Меня посадили в коляску мотоцикла и отвезли на железнодорожную станцию. Там стоял эшелон. Около вагонов толпились люди. Женщины и дети. Мужчин не было. Старуха в белом платке с красной праздничной вышивкой объяснила мне, что это угоняют женщин и детей в Германию. Я спросила старуху: насовсем? И старуха утерла глаза концом платка и сказала: насовсем! И тогда я заплакала вместе с ней. А наш немец дал мне подзатыльник, не больно, скорее нарочно, и взял меня за руку, и подвел к вагону, где были сиденья и лежаки, а то в других вагонах их не было, это были теплушки, для коров и лошадей, обыкновенный товарняк, а теперь в них людей перевозили. Вот, сказал наш немец, здесь будешь спать, спать, спать, ферштейст?
– Ехаль цвай таге...
– Ферштеен, - сказала я, и все кивала, кивала, кивала, как больная глупая птица.
Поезд прибыл в Германию. Нас выгрузили на перрон.

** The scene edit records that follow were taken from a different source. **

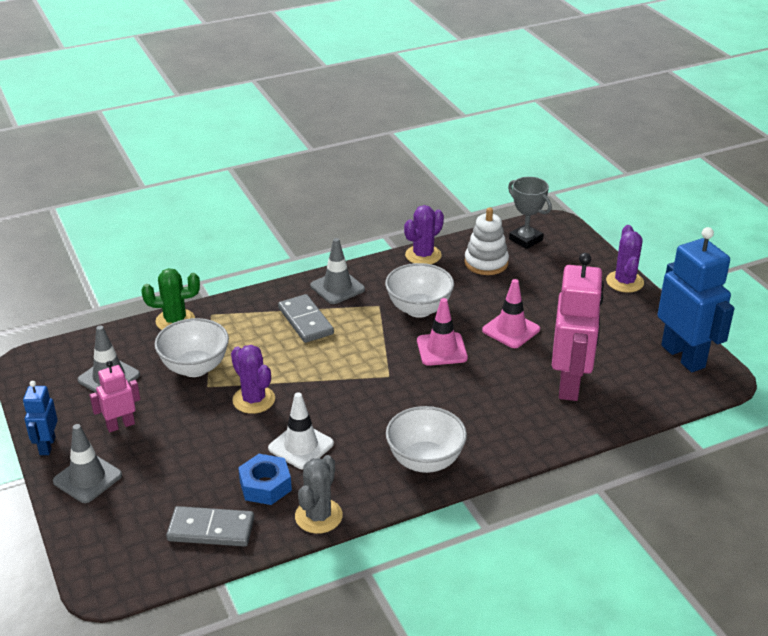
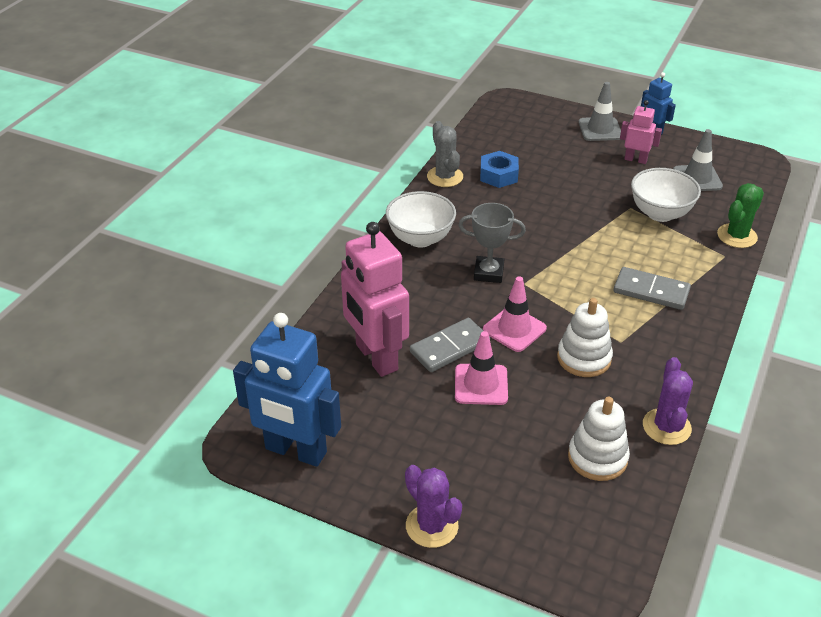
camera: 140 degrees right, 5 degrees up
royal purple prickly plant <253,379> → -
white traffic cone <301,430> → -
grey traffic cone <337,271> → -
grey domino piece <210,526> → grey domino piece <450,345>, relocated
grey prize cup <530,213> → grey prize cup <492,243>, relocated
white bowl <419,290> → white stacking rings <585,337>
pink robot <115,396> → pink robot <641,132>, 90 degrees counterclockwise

Мы стояли под проливным дождем. Дождь сек нас больно и противно, у нас внутри все превратилось в воду. Мы стояли на перроне так долго, что сами превратились в дождь, а за нами все никто не приходил. Наконец пришла рослая немка, стала говорить мелко и дробно, мы ничего не понимали и плакали. Потом пришел переводчик, долговязый парень, может, немец, а может, русский. Он одинаково хорошо говорил и на русском, и на немецком. А может, он был еврей, у него был такой горбатый длинный нос, что кончик носа касался верхней губы.
– Кря-кря-клю-клю-ку-ку!
– клокотала дюжая немка.
– Вас сейчас распределят по адресам, и за вами приедут ваши хозяева! Вы будете у них работать!
– выкрикивал долговязый крючконосый парень.
Я глядела: парень плохо был одет, куртка на локтях порвалась, заплат просила, и башмаки просили каши, и портки на коленях повытерлись. Что же это, думаю, немцы, такая аккуратная страна, а переводчика прилично не оденут?
Куролесово, мама, папа, сестра и братики стали казаться сном. В ожидании хозяев нас разместили в мрачном здании, я думала, это тюрьма: там окна были с толстыми решетками, а в комнатах почти не было мебели. Мы спали на холодном полу, а кому посчастливилось, те спали в шкафах, слегка приоткрыв дверцы, чтобы не задохнуться. В шкафах было тепло, и там не кусали крысы. А тех, кто спал на голом полу, приходили и ночью крысы кусали. Крысы были голодные и злые - немцы умели хорошо хранить провизию, и крысам поживиться было нечем. Я боялась, что крысы откусят мне нос, и ночами почти не спала.
Днем приезжали хозяева, забирали своих будущих слуг. Уже почти всех детей, девушек и женщин разобрали, оставались только трое: я, молодая девушка из Барановичей, Шура Звягинцева, и еще одна девочка из Минска, со смешным именем Ираида. Может, нас ни к кому не записали, печально спрашивала Ираида, может, нам жалобу подать? Шура смеялась: кому жалобу, куда! Смотри, как бы тебя вместо жалобы к стенке не повели! Сиди уж тихо, жалобщица!
Я молчала и слушала, что они говорят. И они так и звали меня: Марыся-молчальница.